The big bank heist

By Michael Raffety

5-30-2016

For everyone who does online banking the Bangladesh bank heist may give pause for worry. The bank robbery was reported in February to be an attempt by hackers to steal $1 billion by calling on the New York Federal Reserve Bank to transfer that sum from Bangladesh’s account at the NY Fed.

The thieves were using proper codes for the Bangladesh Central Bank’s Swift account. Swift is the Society for Worldwide Interbank Financial Telecommunication. Begun in 1973 to serve 239 banks, Swift now has 11,000 banks and other users in more than 200 countries who sent more than 25 million messages a day on average in April, according to the May 21 Wall Street Journal.

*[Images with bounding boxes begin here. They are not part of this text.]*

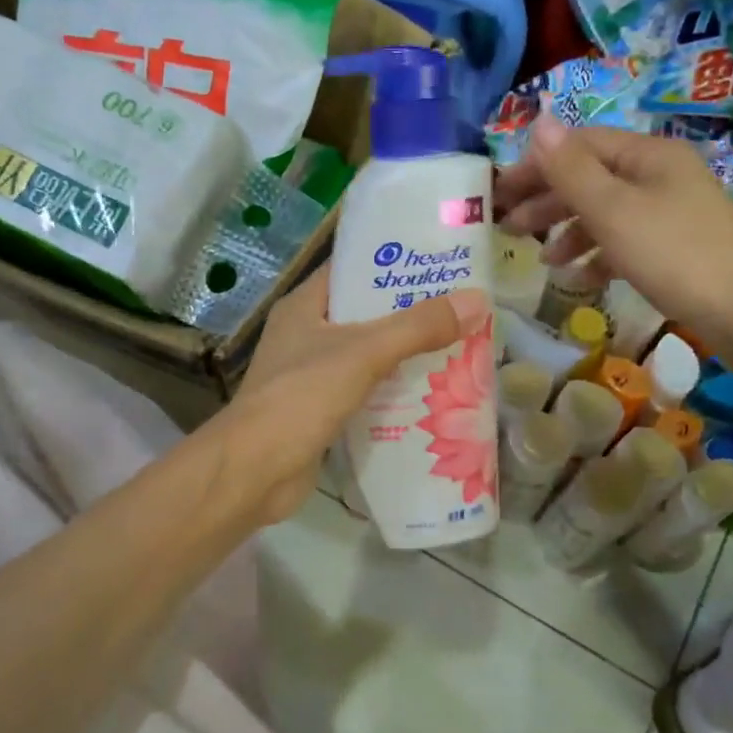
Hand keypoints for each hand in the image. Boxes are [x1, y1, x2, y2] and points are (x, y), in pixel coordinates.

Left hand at [218, 264, 489, 523]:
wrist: (255, 471)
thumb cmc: (301, 397)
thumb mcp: (363, 353)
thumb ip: (418, 327)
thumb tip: (477, 301)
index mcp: (305, 305)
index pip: (353, 269)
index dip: (394, 261)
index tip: (440, 261)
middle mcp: (306, 333)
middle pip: (366, 312)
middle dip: (410, 311)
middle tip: (461, 307)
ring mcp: (311, 374)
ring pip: (368, 353)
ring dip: (406, 353)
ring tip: (457, 345)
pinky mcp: (320, 410)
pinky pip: (365, 389)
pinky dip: (393, 389)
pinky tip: (431, 392)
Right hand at [496, 115, 732, 378]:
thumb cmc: (672, 254)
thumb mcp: (613, 210)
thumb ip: (571, 169)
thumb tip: (539, 121)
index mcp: (648, 155)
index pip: (580, 146)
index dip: (536, 166)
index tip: (499, 194)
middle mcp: (660, 175)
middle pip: (591, 178)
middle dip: (548, 202)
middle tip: (509, 229)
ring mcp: (671, 212)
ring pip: (606, 212)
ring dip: (569, 233)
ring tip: (544, 262)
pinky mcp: (676, 247)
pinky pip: (625, 241)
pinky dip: (598, 256)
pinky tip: (580, 279)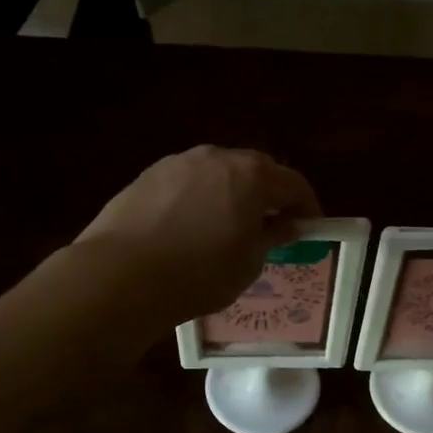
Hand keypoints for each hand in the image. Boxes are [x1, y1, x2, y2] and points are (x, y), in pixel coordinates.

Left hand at [75, 146, 321, 325]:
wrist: (121, 274)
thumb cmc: (199, 273)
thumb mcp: (248, 263)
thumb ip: (272, 236)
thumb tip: (287, 224)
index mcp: (252, 176)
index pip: (294, 183)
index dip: (307, 206)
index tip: (310, 227)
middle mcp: (217, 158)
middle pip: (257, 168)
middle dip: (271, 193)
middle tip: (273, 223)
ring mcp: (179, 162)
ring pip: (219, 171)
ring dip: (233, 191)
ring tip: (230, 224)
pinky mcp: (149, 175)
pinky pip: (189, 181)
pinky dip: (201, 196)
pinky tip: (192, 225)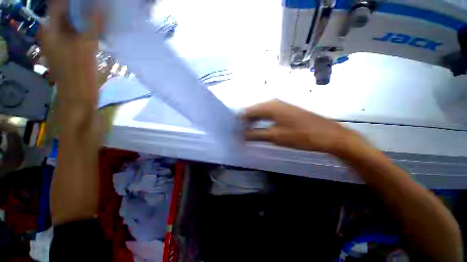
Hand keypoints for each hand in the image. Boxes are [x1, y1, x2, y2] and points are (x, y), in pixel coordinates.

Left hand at [40, 0, 101, 102]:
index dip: (75, 1)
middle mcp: (53, 33)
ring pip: (73, 25)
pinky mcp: (69, 51)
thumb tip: (100, 5)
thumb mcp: (86, 46)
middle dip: (82, 9)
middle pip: (66, 14)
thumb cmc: (79, 72)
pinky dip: (86, 31)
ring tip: (100, 19)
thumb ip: (93, 24)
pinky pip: (77, 35)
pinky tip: (98, 32)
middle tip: (99, 9)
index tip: (91, 2)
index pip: (60, 5)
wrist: (79, 96)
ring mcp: (61, 43)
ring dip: (85, 20)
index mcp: (51, 30)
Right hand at [243, 100, 363, 154]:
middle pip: (253, 111)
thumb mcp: (275, 136)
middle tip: (240, 134)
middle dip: (245, 122)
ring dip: (253, 123)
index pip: (247, 112)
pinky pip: (268, 115)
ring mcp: (280, 106)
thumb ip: (255, 135)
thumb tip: (241, 136)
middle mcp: (272, 102)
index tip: (235, 132)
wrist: (328, 135)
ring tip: (247, 133)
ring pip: (260, 113)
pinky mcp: (285, 111)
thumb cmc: (300, 135)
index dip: (240, 122)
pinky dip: (261, 122)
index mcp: (268, 106)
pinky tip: (260, 129)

The amount of money and the volume of requests startled the New York Fed enough that it only released $81 million, which transferred to accounts in the Philippines and another $20 million to a bank in Sri Lanka. The Sri Lanka bank reported the transaction to its central bank and the transfer was reversed. One of the four Philippine banks was considerably more corrupt, with the bank manager bagging up $427,000 in cash and sending it off in a car to a foreign currency account held by a Chinese businessman. The full $81 million wound up in his account, but investigators said somebody forged that account.

Where did the $81 million go? A Philippine casino got $29 million and $21 million went to an international overseas junket operator who brings high rollers to casinos. Another Chinese junketeer got $30 million. So far that leaves about $1 million unaccounted for.

The Bangladesh central banker resigned. The Bangladesh central bank hired American cyber investigator Fire Eye. One of the junket operators reimbursed Bangladesh $4.63 million.

This information was gleaned from several Wall Street Journal articles beginning shortly after the Feb. 5 Bangladesh heist. A New York Times article run May 1 in the Sac Bee was more colorful, though short on factual details, saying, “The thieves in Bangladesh may have spent months lurking inside the central bank’s computers.

“It is the digital version of the heist depicted in the movie ‘Ocean’s Eleven,’ said Adrian Nish, head of the cyber threat intelligence team at BAE Systems, a defense and security company.”

The NYT article concluded by saying the New York Fed transferred the $81 million to the Philippines, “not knowing that someone somewhere, had stolen the credentials of the Bangladesh Bank and installed malware to cover his or her tracks.”

The writer must have watched too many cowboy movies where someone “covered their tracks” by wiping them out with a leafy tree branch.

Despite the NYT’s claim of spending months lurking inside the Bangladesh computer, the FBI, in a May 11 Wall Street Journal story, tagged the theft as partly an inside job. Investigators found evidence pointing to at least one bank employee as an accomplice.

“The evidence suggests a handful of others may have assisted hackers in navigating Bangladesh Bank’s computer system, the people said,” the WSJ wrote.

“The hacking of the Bangladesh Bank system in early February showed a surprising level of understanding of the institution’s inner workings, the people familiar with the investigation said,” WSJ reporters wrote, quoting “people familiar with the FBI investigation.

So, the plot thickens. Not only that, it gets stickier. The hacker bank thieves stole from a second central bank, as noted by the New York Times in a May 13 Sac Bee article. By May 17 a small item in the Wall Street Journal quoting a Reuters story identified the second bank as Vietnam’s Tien Phong Bank, suffering a $1.13 million Swift transfer order. The Vietnam bank identified it as a fraudulent transfer and halted the transfer requests, “the central bank official said.”

But a May 20 detailed WSJ story identified the Vietnam bank hack attempt as having happened in December 2015. That same story identified Swift account losses by an Ecuador Bank in January 2015. Swift officials are unhappy with Ecuador bank for not notifying them of the cyber theft through the bank’s Swift account. It only came to light because the Ecuadorean bank is suing Wells Fargo over the loss — $12 million over 10 days, with most of it going to Hong Kong, $1.5 million to Los Angeles and $1 million to Dubai. Wells Fargo is asking the suit to be thrown out. Banco del Austro recovered $2.8 million and has started legal proceedings in Hong Kong.

My prediction is once the investigators identify the Bangladesh accomplices, they’ll sweat them to identify the hackers.